Could it happen here? It already has. Remember Northampton Museum, which belongs to the borough council, and its 4,000 Egyptian Sekhemka statue? It was sold by the borough amid a press and media storm for £16m in 2014 partly to pay for a £6.7m refurb for the museum, which duly lost its accreditation; the work was delayed by four years and the museum, finally scheduled to reopen in June, still hasn’t. 

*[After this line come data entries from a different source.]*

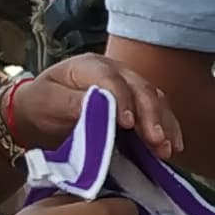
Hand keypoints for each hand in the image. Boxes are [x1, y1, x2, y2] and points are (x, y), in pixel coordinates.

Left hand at [13, 55, 186, 155]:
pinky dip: (168, 129)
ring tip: (168, 148)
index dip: (121, 99)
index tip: (126, 124)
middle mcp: (115, 71)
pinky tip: (174, 146)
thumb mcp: (48, 102)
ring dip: (164, 124)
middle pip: (140, 88)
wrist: (40, 113)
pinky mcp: (138, 104)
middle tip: (157, 140)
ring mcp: (130, 86)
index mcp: (89, 66)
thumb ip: (73, 103)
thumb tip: (99, 107)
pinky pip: (159, 112)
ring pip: (155, 99)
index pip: (111, 79)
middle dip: (151, 115)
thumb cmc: (42, 106)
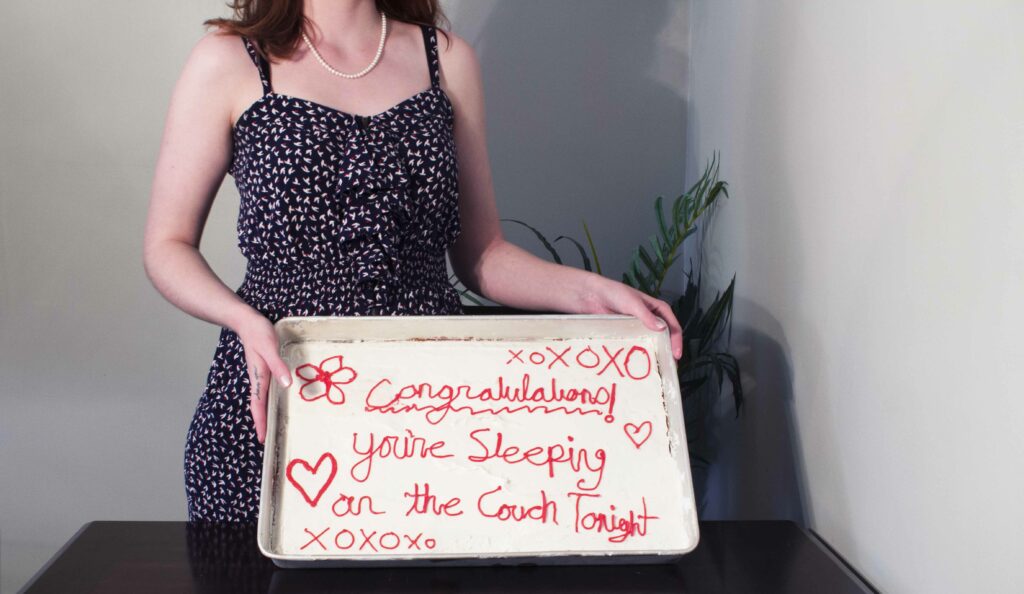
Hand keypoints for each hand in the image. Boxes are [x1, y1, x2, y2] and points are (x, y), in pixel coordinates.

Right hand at [235, 312, 291, 443]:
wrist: (247, 321)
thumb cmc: (258, 333)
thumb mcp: (270, 348)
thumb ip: (278, 366)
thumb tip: (286, 385)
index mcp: (259, 378)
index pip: (258, 406)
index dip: (261, 422)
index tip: (262, 439)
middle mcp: (259, 380)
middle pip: (259, 406)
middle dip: (263, 423)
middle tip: (268, 439)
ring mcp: (261, 375)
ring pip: (263, 399)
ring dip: (266, 413)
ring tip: (273, 426)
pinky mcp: (264, 369)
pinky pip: (267, 390)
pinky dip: (271, 400)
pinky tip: (278, 401)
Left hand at [576, 275, 683, 359]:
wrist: (591, 295)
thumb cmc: (614, 293)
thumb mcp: (632, 302)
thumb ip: (646, 315)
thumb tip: (662, 328)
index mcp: (656, 309)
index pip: (672, 325)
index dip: (676, 339)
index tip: (676, 354)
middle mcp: (649, 319)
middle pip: (664, 336)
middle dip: (668, 350)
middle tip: (669, 366)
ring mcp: (638, 328)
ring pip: (651, 342)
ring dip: (655, 354)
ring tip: (657, 369)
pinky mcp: (626, 334)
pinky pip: (636, 345)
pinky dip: (640, 353)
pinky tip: (639, 364)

Since 1949 Hertfordshire County Council had been compiling a School Loan Collection of modern paintings, by the likes of John Minton, Carel Weight and Keith Vaughan. This year it decided to send 450 to auction because they “had little relevance to the county” to realise almost £500,000. It was condemned by a group of MPs concerned with arts education as “a major cultural loss” and its chair wrote to the education secretary, Gavin Williamson, that “this decision will have far-reaching consequences for many years to come”. 
The RA is not expected to sanction the Tondo’s sale, but the genie is out of the bottle. The government’s and ACE’s rescue packages have helped some museums over the hump of the immediate effects of the lockdown (still waiting to hear what’s happening to the £1.57bn, open to the subsidised and non-subsidised)), but they are staring at a blank future with drastically reduced income, little resources available from charities, much smaller staffs and fewer exhibitions to attract visitors. 
Many might think they have no choice but to test the rigours of Appendix 4 in the hope of surviving what looks to them like an oncoming post-nuclear winter.